Manager aux éternels pulls ou polos noirs, Marchionne n'est pas seulement l'homme qui a sauvé de la faillite Fiat, dont il avait pris les commandes en 2004, en remodelant profondément le groupe.

Moins de trois ans après son arrivée en septembre 2014 à la présidence de la plus célèbre écurie de F1, en remplacement de Luca di Montezemolo, la Scuderia était de nouveau capable en 2017 de lutter pour les titres mondiaux qui lui échappent depuis 2007 chez les pilotes et 2008 chez les constructeurs.

"Sergio a accompli un travail colossal pour l'industrie automobile et le sport automobile dans le monde. Il s'est entièrement consacré au redressement du groupe FIAT-Chrysler et a mis toute son énergie pour ramener la Scuderia Ferrari au sommet, a réagi dans un communiqué le président de la Fédération internationale de l'automobile (FIA), Jean Todt. C'était un homme attachant, droit et courageux, un capitaine d'industrie non conformiste et visionnaire."

"C'était un grand leader, non seulement en Formule 1 et dans l'automobile, mais aussi dans le monde des affaires en général, a renchéri le patron de la F1 Chase Carey dans un autre communiqué. Il dirigeait avec beaucoup de passion, d'énergie et de perspicacité et a inspiré beaucoup autour de lui. Ses contributions en Formule 1 sont incommensurables."

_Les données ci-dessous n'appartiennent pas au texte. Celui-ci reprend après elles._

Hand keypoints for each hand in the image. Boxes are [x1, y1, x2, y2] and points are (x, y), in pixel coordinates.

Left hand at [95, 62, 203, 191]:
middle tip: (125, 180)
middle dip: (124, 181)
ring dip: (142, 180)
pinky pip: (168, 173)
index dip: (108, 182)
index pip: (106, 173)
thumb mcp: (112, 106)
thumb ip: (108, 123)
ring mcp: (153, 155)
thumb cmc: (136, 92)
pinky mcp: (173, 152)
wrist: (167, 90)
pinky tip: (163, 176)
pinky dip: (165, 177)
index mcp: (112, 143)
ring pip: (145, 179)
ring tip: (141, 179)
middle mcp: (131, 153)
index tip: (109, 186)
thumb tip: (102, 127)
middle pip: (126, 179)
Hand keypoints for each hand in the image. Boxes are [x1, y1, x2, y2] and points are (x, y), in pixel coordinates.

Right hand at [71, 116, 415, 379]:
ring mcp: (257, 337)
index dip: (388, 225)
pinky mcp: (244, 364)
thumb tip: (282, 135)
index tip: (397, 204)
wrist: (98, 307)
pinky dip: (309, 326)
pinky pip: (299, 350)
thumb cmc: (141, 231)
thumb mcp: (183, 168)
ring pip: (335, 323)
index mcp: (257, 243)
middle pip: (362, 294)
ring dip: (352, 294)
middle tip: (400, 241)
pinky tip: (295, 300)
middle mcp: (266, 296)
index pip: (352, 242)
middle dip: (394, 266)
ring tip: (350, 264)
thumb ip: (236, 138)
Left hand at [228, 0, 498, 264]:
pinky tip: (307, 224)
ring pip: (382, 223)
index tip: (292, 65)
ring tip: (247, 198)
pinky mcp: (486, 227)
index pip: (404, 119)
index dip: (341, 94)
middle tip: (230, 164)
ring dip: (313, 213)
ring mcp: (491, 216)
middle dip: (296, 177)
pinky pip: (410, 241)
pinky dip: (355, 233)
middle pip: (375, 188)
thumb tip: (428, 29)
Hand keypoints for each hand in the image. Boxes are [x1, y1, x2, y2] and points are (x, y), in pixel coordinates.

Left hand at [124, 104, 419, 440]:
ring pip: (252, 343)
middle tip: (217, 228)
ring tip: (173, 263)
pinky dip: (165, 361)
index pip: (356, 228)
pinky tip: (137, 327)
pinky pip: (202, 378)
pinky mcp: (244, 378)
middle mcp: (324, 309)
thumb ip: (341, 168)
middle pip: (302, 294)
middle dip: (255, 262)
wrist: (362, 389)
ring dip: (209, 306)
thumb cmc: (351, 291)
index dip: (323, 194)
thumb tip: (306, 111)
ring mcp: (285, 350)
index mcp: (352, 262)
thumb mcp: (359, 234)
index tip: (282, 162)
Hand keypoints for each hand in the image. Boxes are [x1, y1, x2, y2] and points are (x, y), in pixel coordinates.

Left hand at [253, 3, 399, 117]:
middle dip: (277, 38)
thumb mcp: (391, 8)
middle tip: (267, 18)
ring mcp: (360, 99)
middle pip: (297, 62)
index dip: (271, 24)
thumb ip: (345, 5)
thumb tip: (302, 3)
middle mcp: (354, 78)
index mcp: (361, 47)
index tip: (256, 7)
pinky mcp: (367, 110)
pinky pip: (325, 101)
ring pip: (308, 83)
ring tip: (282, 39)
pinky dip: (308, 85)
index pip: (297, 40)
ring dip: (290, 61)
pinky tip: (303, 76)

"C'est un triste jour pour nous tous en F1. Nous avons perdu un grand soutien de notre sport, un concurrent féroce, un allié et un ami", a commenté sur Twitter le patron de l'écurie rivale Mercedes, Toto Wolff.

- Très impliqué -

Si les lauriers sont revenus aux Flèches d'argent et à leur star Lewis Hamilton l'an dernier, Ferrari - avec son pilote phare, l'Allemand Sebastian Vettel - apparaît en 2018 comme la première force du plateau, pour la première fois depuis le passage au moteur turbo hybride en 2014.

La Scuderia avait mal négocié ce changement de réglementation, terminant la première saison de cette nouvelle ère à la quatrième place au classement des constructeurs, sans aucune victoire en Grand Prix.

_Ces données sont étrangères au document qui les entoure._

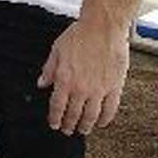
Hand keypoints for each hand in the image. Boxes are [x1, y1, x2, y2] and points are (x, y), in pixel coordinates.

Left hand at [37, 18, 128, 135]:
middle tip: (67, 130)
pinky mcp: (115, 87)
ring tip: (83, 130)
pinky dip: (105, 119)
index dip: (54, 118)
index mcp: (65, 79)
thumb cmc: (79, 35)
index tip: (54, 124)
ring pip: (91, 116)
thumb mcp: (57, 50)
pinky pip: (110, 109)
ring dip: (86, 126)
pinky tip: (102, 123)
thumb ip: (49, 69)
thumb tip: (42, 84)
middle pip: (74, 114)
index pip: (57, 106)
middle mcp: (81, 88)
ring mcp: (99, 89)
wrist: (102, 27)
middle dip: (69, 125)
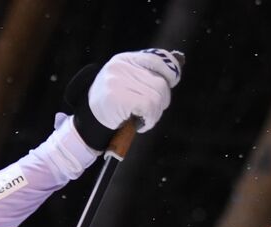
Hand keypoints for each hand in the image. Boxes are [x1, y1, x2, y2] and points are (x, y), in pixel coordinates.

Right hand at [64, 49, 181, 149]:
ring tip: (142, 118)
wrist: (90, 123)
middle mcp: (121, 67)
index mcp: (124, 60)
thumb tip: (180, 59)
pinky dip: (149, 119)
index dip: (170, 72)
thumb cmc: (115, 105)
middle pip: (160, 82)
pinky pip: (149, 107)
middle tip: (149, 112)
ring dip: (155, 113)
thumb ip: (150, 73)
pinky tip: (139, 123)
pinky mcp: (118, 97)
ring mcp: (118, 81)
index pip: (156, 59)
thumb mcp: (130, 83)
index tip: (171, 82)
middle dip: (161, 100)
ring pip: (157, 96)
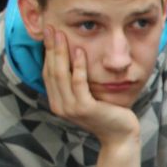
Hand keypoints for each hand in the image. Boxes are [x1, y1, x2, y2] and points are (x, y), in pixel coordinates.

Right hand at [42, 27, 139, 145]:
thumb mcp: (87, 98)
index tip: (48, 35)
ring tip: (61, 35)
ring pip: (61, 75)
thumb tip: (71, 61)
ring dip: (60, 53)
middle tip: (50, 28)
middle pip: (51, 72)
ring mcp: (71, 108)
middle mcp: (60, 106)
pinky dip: (78, 66)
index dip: (46, 53)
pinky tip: (80, 51)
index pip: (47, 74)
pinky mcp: (85, 108)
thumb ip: (76, 85)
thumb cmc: (107, 115)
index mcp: (58, 103)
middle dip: (50, 48)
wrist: (120, 137)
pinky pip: (79, 82)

Elle a ensuite patiemment grignoté son retard sous l'impulsion de Marchionne, qui s'est entouré de talents promus en interne. A commencer par la nomination au poste clé de "team principal" en novembre 2014 de l'Italien Maurizio Arrivabene, lié à Ferrari depuis les années 1990 via le sponsoring du cigarettier Philip Morris.

Leur première saison aux affaires, en 2015, a vu l'écurie de Maranello redevenir la deuxième force du plateau et Vettel remporter trois victoires pour terminer troisième du Championnat.

Très impliqué, Marchionne suivait jusqu'au choix des pilotes, soutenant notamment la jeune carrière du Monégasque Charles Leclerc, élève de la Ferrari Driver Academy (la filière jeunes pilotes de la Scuderia), arrivé en F1 au sein de l'équipe cliente Sauber cette saison.

Il avait également oeuvré à l'accord qui a conduit à accoler au nom de l'écurie suisse celui de l'autre marque de son groupe Alfa Romeo, en échange de la fourniture à partir de la saison 2018 d'un moteur Ferrari de dernière génération à Sauber.

- Négociations sur l'avenir de la F1 -

Allié hors des circuits aux dirigeants de Mercedes, il était en pointe dans la lutte contre les orientations envisagées par les nouveaux propriétaires de la F1, les Américains de Liberty Media, et la FIA censées rendre la discipline plus égalitaire à partir de 2021, au moyen notamment d'une limitation des budgets.

Coup de bluff ou pas, il avait même menacé de retirer la Scuderia de la catégorie reine à cette date alors que Ferrari n'a jamais quitté la F1 depuis la saison inaugurale en 1950.

Sa disparition pourrait changer la donne car il n'est pas sûr que ses successeurs John Elkann et Louis Carey Camilleri montent autant au créneau dans ces négociations.

Par ailleurs, au sein de la Scuderia, elle enlève pas mal de pression des épaules du patron Arrivabene, sur la sellette en fin de saison dernière suite à son échec à conquérir les titres face à Mercedes.

Marchionne était hospitalisé à Zurich, en Suisse, depuis une opération fin juin, officiellement à une épaule, mais il a souffert de "complications inattendues" la semaine dernière et FCA avait annoncé samedi qu'il ne reviendrait pas à la tête du groupe, à laquelle il avait été immédiatement remplacé.